Fellows will receive reimbursement in the forms of accommodation, travel costs, visa support, and a £40 per day living allowance bursary. Find out more information and apply on the Tate jobs site.
Tate welcomes applications for a Fellow to work with Tate St Ives, located in an artistically important coastal town in the far southwest of England, at a significant moment of change. The Fellow will contribute to the development of its artist residency programme, known as the Artists Programme.
Tate are seeking a researcher who will explore different residency models that embed socially engaged practice and community building at their heart, whilst also actively engaging with climate and social justice, developing international partnerships and networks, and connecting with a diversity of cultures and communities (including indigenous communities). They will work collaboratively and openly to inform and inspire the development of an environmentally and financially sustainable framework for the Artists Programme.

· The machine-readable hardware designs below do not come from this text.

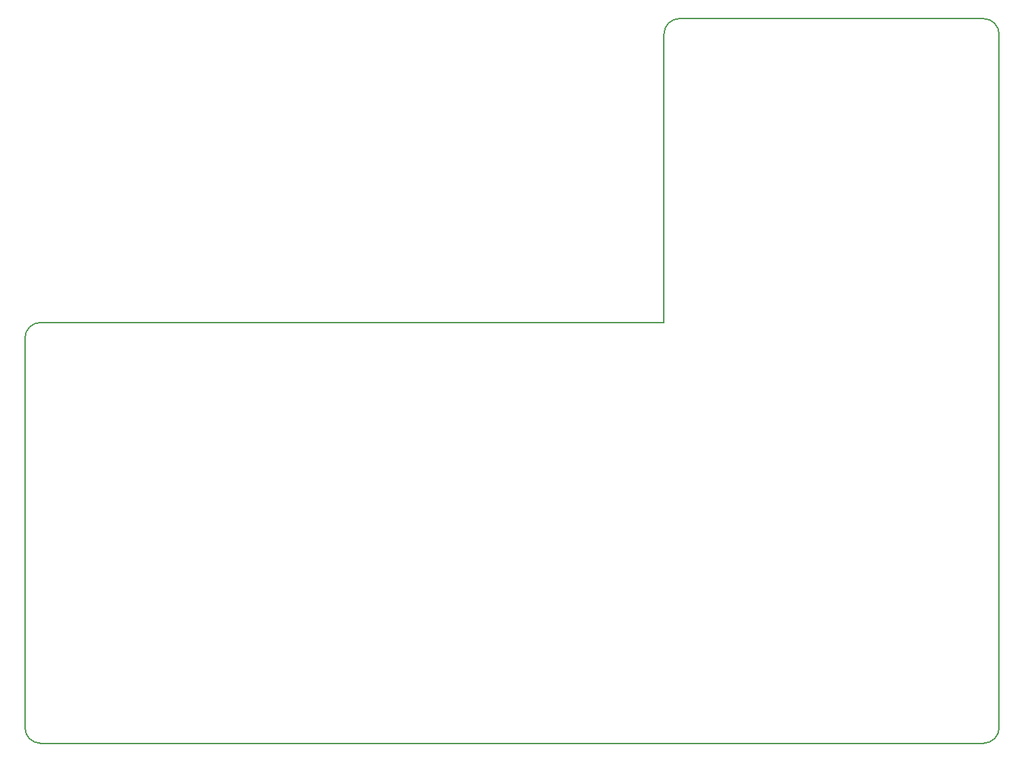
<source format=gm1>
%TF.GenerationSoftware,KiCad,Pcbnew,6.0.5-a6ca702e91~116~ubuntu20.04.1*%
%TF.CreationDate,2022-05-19T23:39:57-06:00*%
%TF.ProjectId,hvac-v2,68766163-2d76-4322-9e6b-696361645f70,rev?*%
%TF.SameCoordinates,Original*%
%TF.FileFunction,Profile,NP*%
%FSLAX46Y46*%
G04 Gerber Fmt 4.6, Leading zero omitted, Abs format (unit mm)*
G04 Created by KiCad (PCBNEW 6.0.5-a6ca702e91~116~ubuntu20.04.1) date 2022-05-19 23:39:57*
%MOMM*%
%LPD*%
G01*
G04 APERTURE LIST*
%TA.AperFunction,Profile*%
%ADD10C,0.150000*%
%TD*%
G04 APERTURE END LIST*
D10*
X30000000Y-100000000D02*
X30000000Y-150000000D01*
X153000000Y-59000000D02*
X114000000Y-59000000D01*
X112000000Y-61000000D02*
X112000000Y-98000000D01*
X30000000Y-150000000D02*
G75*
G03*
X32000000Y-152000000I2000000J0D01*
G01*
X155000000Y-61000000D02*
G75*
G03*
X153000000Y-59000000I-2000000J0D01*
G01*
X155000000Y-150000000D02*
X155000000Y-61000000D01*
X32000000Y-152000000D02*
X153000000Y-152000000D01*
X32000000Y-98000000D02*
G75*
G03*
X30000000Y-100000000I0J-2000000D01*
G01*
X114000000Y-59000000D02*
G75*
G03*
X112000000Y-61000000I0J-2000000D01*
G01*
X112000000Y-98000000D02*
X32000000Y-98000000D01*
X153000000Y-152000000D02*
G75*
G03*
X155000000Y-150000000I0J2000000D01*
G01*
M02*

</source>
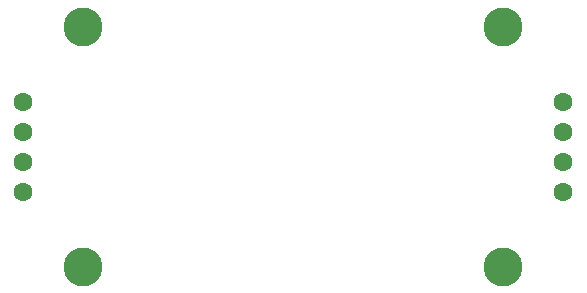
<source format=gbr>
G04 Generated by Ultiboard 14.0 *
%FSLAX33Y33*%
%MOMM*%

%ADD10C,0.001*%
%ADD11C,3.300*%
%ADD12C,1.600*%


G04 ColorRGB 9900CC for the following layer *
%LNSolder Mask Bottom*%
%LPD*%
G54D10*
G54D11*
X10160Y25400D03*
X10160Y5080D03*
X45720Y25400D03*
X45720Y5080D03*
G54D12*
X5080Y19050D03*
X5080Y13970D03*
X5080Y16510D03*
X5080Y11430D03*
X50800Y16510D03*
X50800Y11430D03*
X50800Y19050D03*
X50800Y13970D03*

M02*

</source>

Tate welcomes applications for a Fellow to focus on developments in ink art across East and Southeast Asia from the modern period (20th century), as Asian artists encountered Western styles and ideas and began to innovate, while still holding on to the key principles of ink practice. This research Fellowship will respond to Tate’s commitment to expand its ink collection and will contribute to forthcoming exhibitions and displays.
The Fellow will work with Tate colleagues to locate the practices of ink artists at the turn of modernity who sought to rethink, reclaim, and revive traditional techniques and philosophies. Together, they will attempt to grasp a more comprehensive story of ink’s development, beyond the prescribed temporalities and frameworks of Euro-American modernism.